For another user with a related issue, see freebsd-ppc mailing list from January 2015, subject lines beginning with "PowerMac G5 quad-core, CPU A1 DIODE TEMP"
(In reply to gmbroome from comment #1) I'm the author of "PowerMac G5 quad-core, CPU A1 DIODE TEMP" from back in 2015-Jan. At the time I had side by side comparison machines that were a mix of working well vs. overheating. My conclusion was that the cooling systems were in a failure mode for those overheating --since other matching machines were doing fine. As I remember Mac OS X had fancier handling of the issue that prevented crashing by forcing idle time in addition to fan-speed control but the result was a large difference in performance for "works well" vs. "overheating" for the same load. At the time some FreeBSD changes were made by Justin Hibbits that did improve things some for the problem machines. But the overheating machines were pretty far gone and I gave up on them. I returned those that were overheating. So I no longer have a test-context for overheating.

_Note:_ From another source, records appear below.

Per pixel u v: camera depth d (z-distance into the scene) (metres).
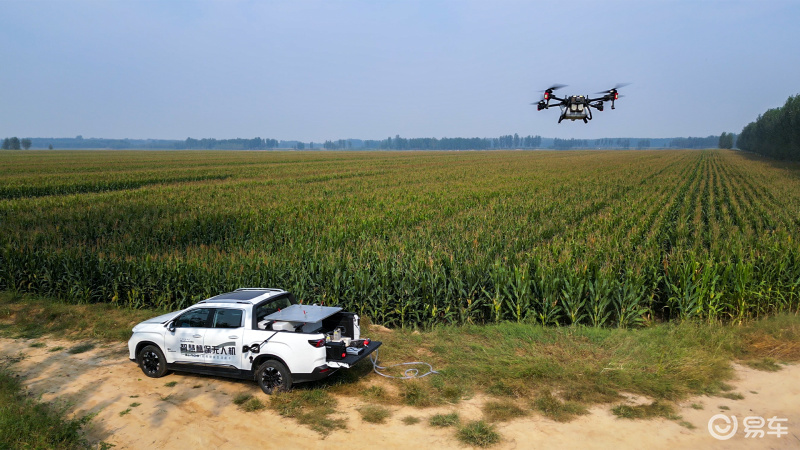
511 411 8.20
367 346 9.75
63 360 11.17
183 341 9.88
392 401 8.80
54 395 9.29
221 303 9.88
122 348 11.98
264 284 15.48
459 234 22.00
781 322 11.98
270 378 9.26
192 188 47.47
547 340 11.24
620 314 13.12
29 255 17.41
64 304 16.03
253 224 26.58
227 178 63.31
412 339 11.95
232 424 8.15
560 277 13.80
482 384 9.30
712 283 13.05
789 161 98.56
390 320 14.24
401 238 21.42
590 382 9.08
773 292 13.80
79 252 17.58
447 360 10.40
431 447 7.27
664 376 9.21
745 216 28.38
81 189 49.19
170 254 18.38
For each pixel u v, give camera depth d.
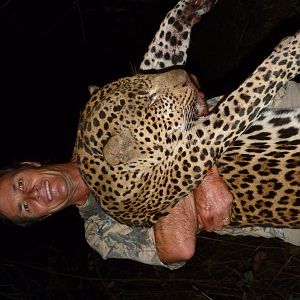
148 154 1.35
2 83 3.87
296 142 1.31
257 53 2.67
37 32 3.88
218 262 2.64
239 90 1.34
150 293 2.74
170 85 1.37
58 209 1.39
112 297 2.78
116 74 3.74
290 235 1.52
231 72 2.83
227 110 1.34
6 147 3.78
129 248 1.50
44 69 3.89
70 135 3.79
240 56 2.78
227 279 2.58
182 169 1.35
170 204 1.38
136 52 3.69
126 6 3.70
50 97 3.87
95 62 3.80
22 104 3.87
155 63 1.54
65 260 3.00
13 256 3.13
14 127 3.83
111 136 1.33
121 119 1.34
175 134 1.37
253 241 2.62
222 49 2.89
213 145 1.34
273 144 1.33
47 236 3.20
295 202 1.34
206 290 2.59
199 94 1.45
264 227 1.50
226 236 2.70
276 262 2.49
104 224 1.53
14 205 1.38
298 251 2.46
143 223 1.41
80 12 3.58
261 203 1.36
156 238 1.38
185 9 1.52
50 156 3.78
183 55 1.54
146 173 1.36
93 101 1.38
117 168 1.34
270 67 1.33
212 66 2.97
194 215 1.38
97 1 3.74
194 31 3.05
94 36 3.82
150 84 1.38
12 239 3.17
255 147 1.34
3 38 3.86
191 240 1.35
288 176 1.33
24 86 3.89
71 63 3.86
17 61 3.90
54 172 1.38
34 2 3.82
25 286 2.97
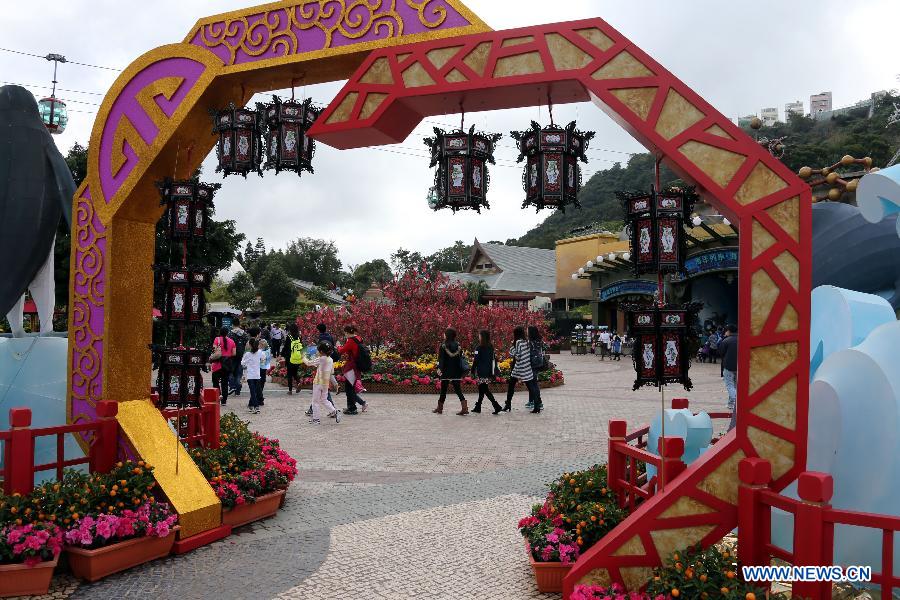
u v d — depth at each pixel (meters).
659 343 3.92
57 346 7.05
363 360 12.13
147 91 5.38
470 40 4.20
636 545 3.72
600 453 8.64
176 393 5.54
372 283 53.12
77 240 5.77
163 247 17.81
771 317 3.67
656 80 3.89
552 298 41.75
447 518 5.77
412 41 4.41
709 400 14.00
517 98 4.35
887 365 3.87
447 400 14.06
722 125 3.80
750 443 3.69
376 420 11.36
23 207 6.64
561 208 4.29
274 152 4.92
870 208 4.58
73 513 4.39
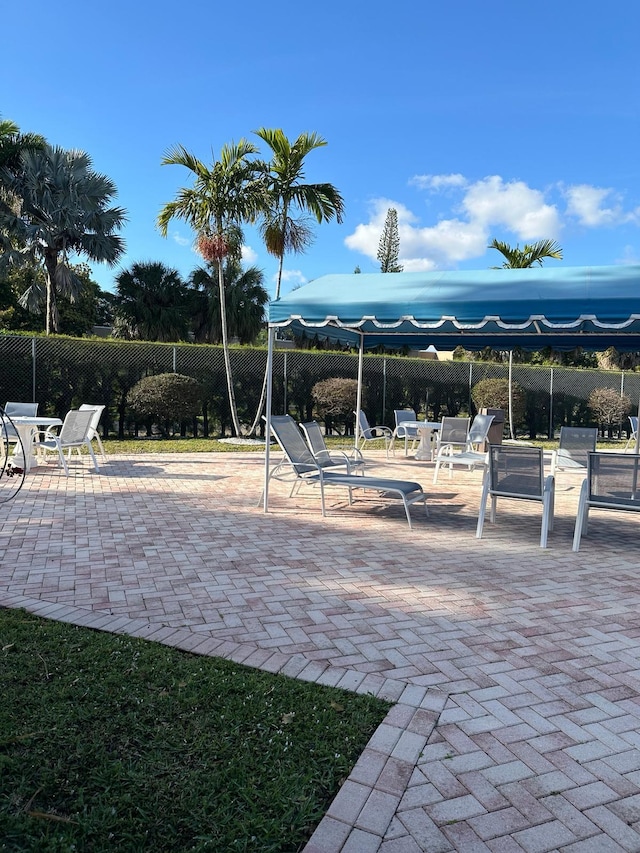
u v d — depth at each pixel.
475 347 10.97
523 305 5.52
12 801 2.19
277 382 17.58
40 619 3.85
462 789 2.31
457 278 6.98
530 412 19.50
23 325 29.16
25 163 21.47
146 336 30.69
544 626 3.96
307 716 2.77
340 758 2.46
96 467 10.34
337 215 14.63
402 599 4.41
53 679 3.07
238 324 32.06
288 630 3.81
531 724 2.78
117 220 23.52
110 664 3.23
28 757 2.44
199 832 2.07
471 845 2.02
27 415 10.63
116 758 2.46
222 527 6.50
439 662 3.41
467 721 2.80
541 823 2.13
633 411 20.36
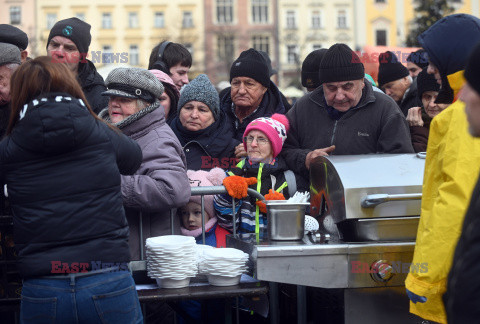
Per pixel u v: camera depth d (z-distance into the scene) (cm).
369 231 320
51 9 5884
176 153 345
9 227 339
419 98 453
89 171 262
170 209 341
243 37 5769
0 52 391
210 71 5631
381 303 320
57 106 255
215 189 362
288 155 401
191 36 5603
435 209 264
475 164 259
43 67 263
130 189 325
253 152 387
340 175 323
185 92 431
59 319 260
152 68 521
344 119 404
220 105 471
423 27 2130
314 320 355
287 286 388
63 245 258
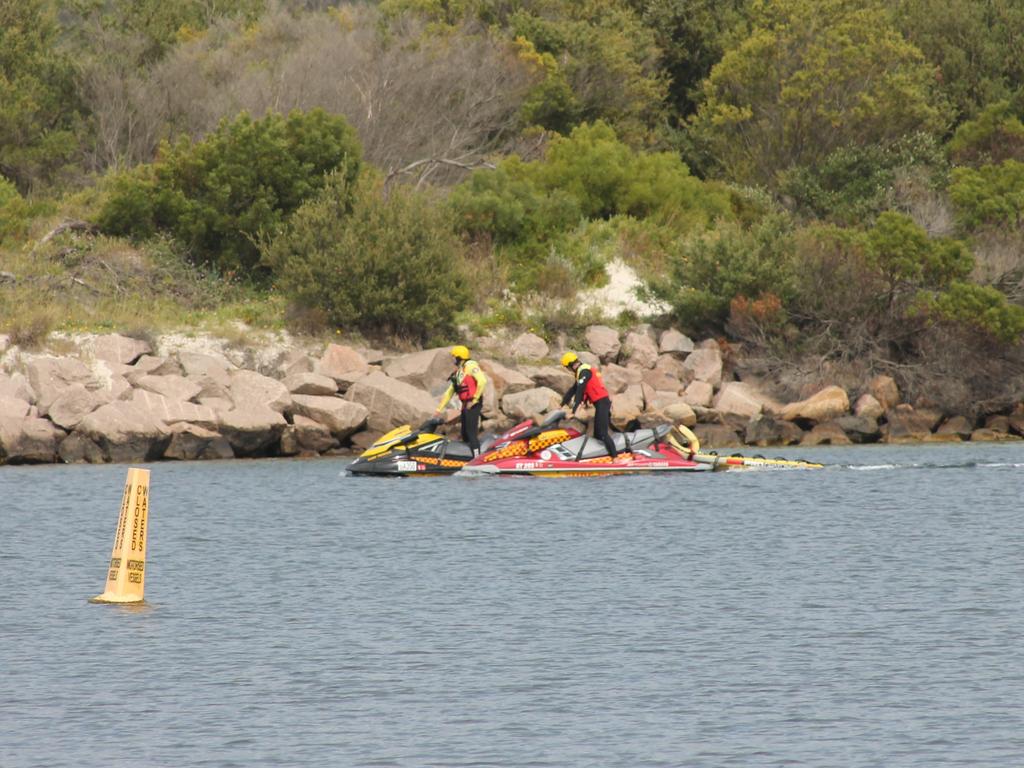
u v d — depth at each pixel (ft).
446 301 484.74
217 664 149.07
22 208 531.50
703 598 180.14
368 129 607.37
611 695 136.67
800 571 198.59
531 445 337.52
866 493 292.40
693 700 134.92
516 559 211.20
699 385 471.62
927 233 526.57
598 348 492.54
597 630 162.91
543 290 522.06
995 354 487.20
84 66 618.03
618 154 579.48
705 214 575.79
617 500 281.95
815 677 142.10
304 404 426.10
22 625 167.53
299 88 609.42
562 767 116.26
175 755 119.96
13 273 489.26
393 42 647.97
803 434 457.27
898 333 495.82
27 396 414.62
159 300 491.72
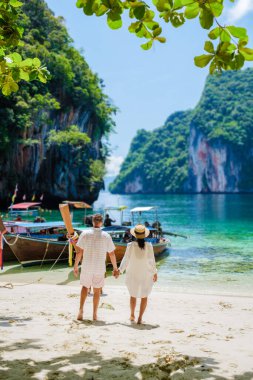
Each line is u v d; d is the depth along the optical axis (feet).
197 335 15.29
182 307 22.12
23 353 12.54
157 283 33.22
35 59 11.66
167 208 180.04
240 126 480.64
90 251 17.22
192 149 520.83
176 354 12.53
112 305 22.17
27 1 194.39
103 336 14.79
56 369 11.09
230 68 8.51
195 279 35.04
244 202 234.99
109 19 8.47
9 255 44.27
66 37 209.56
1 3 10.31
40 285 30.42
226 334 15.69
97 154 231.09
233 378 10.55
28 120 159.33
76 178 195.00
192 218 119.14
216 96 536.83
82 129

(In reply to Mark Millard from comment #2) The history on my work with this is that I grabbed two of these systems on the cheap from "the Bay." Both had the "revision 2" CPU assembly, and both worked fine w/ OS X, Linux, and FreeBSD. Six months on, one of the cooling pumps in a system died. The only replacement that I could get was a "revision 1" CPU assembly. After doing the replacement, both OS X and Linux continued to work fine (albeit with the same reduced performance that you noted) but FreeBSD showed the precise behavior that you described in the mailing list posts. Through a series of CPU assembly swaps, and ordering a second r.1 purely for the testing, I'm reasonably certain that the r.1 CPU assembly is, itself, the culprit. Though I certainly understand the notion that installing known-defective hardware (why else would there have been a rev?) will cause problems, it makes sense to go ahead and accommodate this r.1 CPU assembly in the driver as the r.1 CPU assembly is the far more common replacement part these days, and r.2 is getting very difficult to obtain, even if one has bottomless pockets. Based on my own testing, the provided patch allows the r.1 assemblies to work, and has a negligible impact on r.2 assemblies.
(In reply to gmbroome from comment #3) Do not interpret my notes as an attempt to block the changes. The notes are just general background. Keeping a failure-mode machine operational can be worth while in the right kind of context. I just did not want the performance tradeoff and I did not want to ask Justin Hibbits to do more than he already had done. I have access to an example "quad core Powermac G5" of each type relative to one pump vs. two, where both work without overheating problems and always have: # sysctl -a | grep pump dev.smu.0.fans.cpu_a_pump.rpm: 1716 dev.smu.0.fans.cpu_a_pump.maxrpm: 3600 dev.smu.0.fans.cpu_a_pump.minrpm: 1250 (So only one pump.) $ sysctl -a | grep pump dev.smu.0.fans.cpu_b_pump.rpm: 1485 dev.smu.0.fans.cpu_b_pump.maxrpm: 3600 dev.smu.0.fans.cpu_b_pump.minrpm: 1250 dev.smu.0.fans.cpu_a_pump.rpm: 1480 dev.smu.0.fans.cpu_a_pump.maxrpm: 3600 dev.smu.0.fans.cpu_a_pump.minrpm: 1250 (So two pumps.) I put the same kinds of loads on each, although one has 12 GBytes of RAM and the other has 16 GBytes. As far as I can tell if a PowerMac G5 Quad Core has an overheating problem then something is in a failure mode, usually the cooling system.
(In reply to Mark Millard from comment #4) Such timing. . . Looks like the single pump cooling system started dying as of a couple of days ago (May 25). Interesting oddities compared to my other exeriences: A) The problem is intermittent. B) While it is working normally the CPU diodes for CPU's B0 and B1 are the cooler 2 of 4 according to sysctl results but it is B0 and/or B1 that start getting readings in the 90+ degC range when it fails. C) I've had complete buildworld's with no sign of the problem. Other times it shuts down fairly soon after starting that or other much smaller builds. (6 or more 90degC+ readings in a row initiates shutdown.) Its boot drive is at -r298990 (as of May 5) and it was off from May 6 through May 21 so it is not a great test of if the -r298990 update had a software change that might be contributing.